Passage shown.

::::

# Grand Seiko 9F as "beater"?



## JustinianIV (Dec 28, 2016)

I'm considering buying a GS quartz (not one of the divers) as my go-to, daily wearer. However, I'm a bit worried that the highly refined style of the watch would not lend itself well to the occasional scuff or scratch. The movement is certainly up to it, but would the years of daily use take away from what makes the cosmetic appearance of the watch great? Basically, would a daily wearer be a mis-match for such a piece?

I rarely do anything really G-Shock worthy to my watches, and if I had too, I would take the watch off. No swimming. That being said, I don't want to have to constantly worry about it when I'm chasing the kids around the park, and things of this nature.


----------



## JustinianIV (Dec 28, 2016)

To clarify, I won't ever do anything to allow the watch to get in harms way, but accidents do happen.


----------



## reggie747 (Sep 10, 2013)

My advice to you is....if you'll be put out by a scuff, knock, ding or scrape then consider putting something else on instead.

Why risk it ?


----------



## gimli (Mar 24, 2016)

Be a man! Do you think this guy gave a s**t about his watches ? Well he did, but not in the way you're thinking of, probably... :laugh:


----------



## it'salivejim (Jan 19, 2013)

I briefly owned the gorgeous SBGV009 Anniversary, and even though I sit at a desk all day, I was terrified of marking it. The finish is so perfect it felt like just looking at it would cause a blemish. What a watch though…

*








*


----------



## deano1956 (Jan 27, 2016)

people wear Rolexes daily! , I have just sold my Gs quartz white dial (just not my size) its got a brushed bracelet, so not so delicate as a all polished links , I did not wear mine daily if at all, but there is a highly polished case and bezel, the gs quartz is probably the best one to wear daily from a cost and value perspective rather than the higher spring drive / auto GSs. it would be a very nice watch to wear on a daily basis in my opinion.

deano


----------



## JustinianIV (Dec 28, 2016)

::::

Provided information.
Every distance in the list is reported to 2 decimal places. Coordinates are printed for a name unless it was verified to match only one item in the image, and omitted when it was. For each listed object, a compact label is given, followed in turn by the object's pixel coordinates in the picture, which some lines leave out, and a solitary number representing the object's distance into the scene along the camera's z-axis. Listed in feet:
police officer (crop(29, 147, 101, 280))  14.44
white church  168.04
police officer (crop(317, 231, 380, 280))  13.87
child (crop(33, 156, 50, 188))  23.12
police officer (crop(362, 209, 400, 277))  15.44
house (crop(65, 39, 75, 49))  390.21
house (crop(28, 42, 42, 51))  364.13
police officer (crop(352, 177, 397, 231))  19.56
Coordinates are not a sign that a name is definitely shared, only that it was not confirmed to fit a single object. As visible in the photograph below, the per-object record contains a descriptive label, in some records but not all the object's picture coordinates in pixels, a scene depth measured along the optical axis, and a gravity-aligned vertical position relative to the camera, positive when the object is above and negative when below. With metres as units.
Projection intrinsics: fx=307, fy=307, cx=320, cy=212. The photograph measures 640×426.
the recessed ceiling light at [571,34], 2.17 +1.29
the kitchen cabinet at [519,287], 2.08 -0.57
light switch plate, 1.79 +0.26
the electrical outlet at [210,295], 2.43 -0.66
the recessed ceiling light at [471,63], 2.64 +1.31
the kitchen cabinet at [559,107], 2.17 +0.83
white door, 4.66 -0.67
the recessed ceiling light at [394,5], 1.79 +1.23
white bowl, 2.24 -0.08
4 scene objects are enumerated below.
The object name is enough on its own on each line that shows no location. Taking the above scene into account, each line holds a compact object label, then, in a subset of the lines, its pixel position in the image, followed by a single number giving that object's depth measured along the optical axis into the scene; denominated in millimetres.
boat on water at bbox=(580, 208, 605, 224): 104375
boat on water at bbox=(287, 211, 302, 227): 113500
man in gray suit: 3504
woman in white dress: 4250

::::

Your instructions. Write out the passage of the Grand Seiko thread starting at "To clarify, I" and ending at "Why risk it ?", word for word.

Answer space.
To clarify, I won't ever do anything to allow the watch to get in harms way, but accidents do happen.


----------



## reggie747 (Sep 10, 2013)

My advice to you is....if you'll be put out by a scuff, knock, ding or scrape then consider putting something else on instead.

Why risk it ?